Even just one olive branch.

An olive branch to be held, simultaneously, by the Town of Farmville and the group of local producers who once were the heart and soul of the farmers market.

Actually, we don’t need to plant olive seeds because the Town of Farmville is asking that group of local producers to return to the farmers market.

“I’d like council to offer the farmers market group that’s out there at STEPS, ask them to come back, we’d like them to participate in this market,” Town Manager Gerald Spates said during last week’s August Town Council work session. “There’s no reason for them not to be part of the farmers market.”

Mayor David E. Whitus would ask, “Do you have a specific way of extending that invitation or olive branch?”

Spates said he was going to deliver it face to face later in the day.

That’s the only olive branch needed at the North Street facility.

We hope the olive branch is accepted, to the benefit of the entire community.

Despite the Town’s grand vision for the facility originally rechristened the Farmville Community Marketplace—though all three signs still proclaim it a farmers market—this summer has not seen the participation by local producers that Town Council envisioned.

Meanwhile, many of those who once sold their produce at the Town’s farmers market facility have been selling their produce at the STEPS building on Saturdays.

To paraphrase Abraham Lincoln, a farmers market divided against itself cannot stand.

To really stand up and be the kind of farmers market everyone deserves—producers and consumers, alike—the facility needs all of the producers to stand and sell together.

Right now, there is a facility.

And, yes, that facility’s signage labels it a farmers market.

But it’s not really what it claims to be because there are not enough farmers selling their goods there to make “farmers market” anything more than a name only.

“We need to get more participation,” Spates told Town Council.

Pam Butler has offered a really good idea, one that could help bring all of our local producers together on Saturdays at one place and that one place would be the farmers market.

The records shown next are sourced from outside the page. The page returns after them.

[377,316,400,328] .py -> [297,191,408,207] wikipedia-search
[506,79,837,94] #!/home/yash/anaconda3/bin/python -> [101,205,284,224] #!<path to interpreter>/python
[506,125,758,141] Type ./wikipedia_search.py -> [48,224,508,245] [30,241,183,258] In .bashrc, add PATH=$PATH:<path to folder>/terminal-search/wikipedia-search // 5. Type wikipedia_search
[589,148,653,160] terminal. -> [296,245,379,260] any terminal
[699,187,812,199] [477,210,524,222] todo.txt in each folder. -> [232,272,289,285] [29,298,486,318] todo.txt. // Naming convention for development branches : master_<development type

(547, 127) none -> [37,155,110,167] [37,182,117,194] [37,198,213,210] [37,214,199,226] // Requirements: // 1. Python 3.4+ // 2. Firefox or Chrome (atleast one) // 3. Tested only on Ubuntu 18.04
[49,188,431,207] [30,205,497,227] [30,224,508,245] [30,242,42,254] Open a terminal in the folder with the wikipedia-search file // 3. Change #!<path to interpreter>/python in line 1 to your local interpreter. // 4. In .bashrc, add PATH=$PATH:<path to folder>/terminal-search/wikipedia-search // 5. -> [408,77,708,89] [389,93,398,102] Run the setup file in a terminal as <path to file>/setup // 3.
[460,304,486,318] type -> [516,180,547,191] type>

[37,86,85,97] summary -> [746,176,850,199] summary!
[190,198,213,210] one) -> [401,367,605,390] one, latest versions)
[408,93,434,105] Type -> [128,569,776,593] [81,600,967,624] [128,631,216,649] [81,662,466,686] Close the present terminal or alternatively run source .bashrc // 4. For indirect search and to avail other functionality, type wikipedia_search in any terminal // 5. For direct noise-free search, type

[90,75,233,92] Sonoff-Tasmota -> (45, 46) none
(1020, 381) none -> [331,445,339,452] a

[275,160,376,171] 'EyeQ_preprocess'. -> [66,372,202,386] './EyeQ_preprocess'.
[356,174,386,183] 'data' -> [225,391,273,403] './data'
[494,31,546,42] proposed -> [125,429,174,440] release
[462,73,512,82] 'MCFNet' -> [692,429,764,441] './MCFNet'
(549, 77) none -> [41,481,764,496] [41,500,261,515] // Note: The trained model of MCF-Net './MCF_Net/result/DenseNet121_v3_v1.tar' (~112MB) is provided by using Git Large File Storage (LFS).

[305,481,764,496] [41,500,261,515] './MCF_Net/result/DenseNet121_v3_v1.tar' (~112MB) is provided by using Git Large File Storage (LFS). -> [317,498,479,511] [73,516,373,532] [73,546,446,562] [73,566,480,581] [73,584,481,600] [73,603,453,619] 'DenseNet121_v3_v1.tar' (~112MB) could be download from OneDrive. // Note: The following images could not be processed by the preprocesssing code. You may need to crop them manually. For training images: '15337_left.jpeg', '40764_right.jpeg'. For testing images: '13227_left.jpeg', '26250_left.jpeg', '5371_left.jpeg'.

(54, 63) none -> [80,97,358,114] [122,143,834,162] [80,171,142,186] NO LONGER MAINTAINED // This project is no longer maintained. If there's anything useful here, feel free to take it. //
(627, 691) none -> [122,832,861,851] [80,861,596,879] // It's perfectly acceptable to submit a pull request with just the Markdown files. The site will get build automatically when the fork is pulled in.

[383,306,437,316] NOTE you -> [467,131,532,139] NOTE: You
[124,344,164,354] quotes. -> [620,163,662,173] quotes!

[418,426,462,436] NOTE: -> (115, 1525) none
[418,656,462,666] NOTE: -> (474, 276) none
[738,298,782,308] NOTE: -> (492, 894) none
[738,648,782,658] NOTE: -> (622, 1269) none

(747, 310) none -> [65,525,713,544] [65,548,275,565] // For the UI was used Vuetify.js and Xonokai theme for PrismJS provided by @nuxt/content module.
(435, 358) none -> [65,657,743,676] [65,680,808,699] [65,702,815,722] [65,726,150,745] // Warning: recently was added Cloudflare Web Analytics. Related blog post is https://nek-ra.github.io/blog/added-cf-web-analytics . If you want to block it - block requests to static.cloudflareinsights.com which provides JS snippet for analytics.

Butler, who made exceptional use of her one and only work session as a temporary member of Town Council, suggested allowing the farmers market facility to be an actual farmers market—a whole farmers market and nothing but a farmers market—on Saturday mornings. Then, in the afternoons after a break for lunch, the North Street facility could become a community marketplace where people could sell things they have made or other non-farmers market goods.

What a good suggestion and one worthy of tilling and cultivating by all parties concerned.

Pick Butler’s idea and put it on the table, on plates and in bowls everywhere, a slice of it on a sandwich, garnish an omelet with it, make a meal of it.

Swallow it whole.

Digest it.

Feel its vitality in your bloodstream.

Butler’s voice should resonate because she has deep roots in the farmers market and among those who once operated it.

“I certainly have been a supporter for the last 15 years. They were instrumental, actually, in me opening up Mainly Clay, because of their encouragement. I’d go hang out at the market and…they were cheering me on. So I feel connected,” she said, “and it’s also painful for me not having them over there.”

She’s not alone.

Separation is painful.

Turn the swords into plowshares.

Let the lettuce lay down with the legumes.